Today's stories that matter
Inflation stayed steady, keeping September rate cuts likely. The US tightened chip rules, AI hardware showed cracks, mortgage rates dipped, and duty-free imports ended.

📊 PCE shows warm-but-not-hot inflation; September cut odds stay high
July PCE rose 0.2% m/m (2.6% y/y) and core PCE rose 0.3% m/m (2.9% y/y). Spending stayed firm even with tariff-linked price bumps. Futures still price a high chance of a 25 bps cut next month.
Rates are the market’s gravity. In-line inflation supports a gentle easing cycle rather than an abrupt pivot.
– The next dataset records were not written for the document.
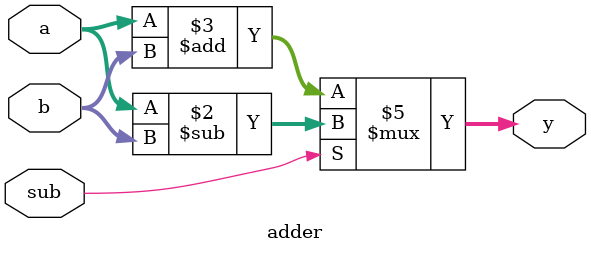
<source format=sv>
module adder 
    #(parameter WIDTH = 8)
    (input logic sub,
	input logic [WIDTH-1:0] a, b,
    output logic [WIDTH-1:0] y);

	always_comb
	if(sub)
		begin
			y = a - b;
		end
	else
		begin
			y = a + b;
		end
endmodule

</source>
🇨🇳 US tightens China chip rules: waivers for Samsung, SK Hynix, Intel set to end
Within 120 days, Samsung, SK Hynix, and Intel will need case-by-case licenses to use US gear in China. The change pressures US toolmakers (Applied, Lam, KLA), could nudge demand toward Chinese vendors, and may benefit Micron at the margin.
It sharpens a chokepoint in US–China tech rivalry, adding policy risk to semi-cap earnings and shaping where the next dollar of AI/data-center capacity lands.

🤖 AI hardware wobble: Marvell & Dell guidance cools the “picks-and-shovels” trade
Marvell slumped after weak Q3 revenue outlook and flat data-center guide; Dell traded lower despite solid prints. The cautious tone pressured AI hardware sentiment after Nvidia’s blockbuster results.
The AI boom is real—but capex cycles zig-zag. Expect leadership to broaden as investors recheck assumptions on unit growth, supply chains, and margins.

🏠 Mortgage rates dip to 10-month low, but buyers still hesitant
The 30-year fixed average fell to 6.56% per Freddie Mac, lowest since Oct 2024. Yet affordability and labor worries keep buyers cautious, and sales remain sluggish.
Slightly cheaper loans help, but total monthly payment vs. income is the real cap. Until rates drop more—or prices adjust—transactions and related spending stay muted.

📦 US ends the $800 “de minimis” duty-free import rule today
As of today, low-value packages no longer enter duty-free; standard duties or a temporary flat-fee option now apply. Expect more friction for cross-border e-commerce and possible price bumps as logistics adjust.
Margins and inventory turns for online retail may wobble near-term, while US producers gain a modest tailwind.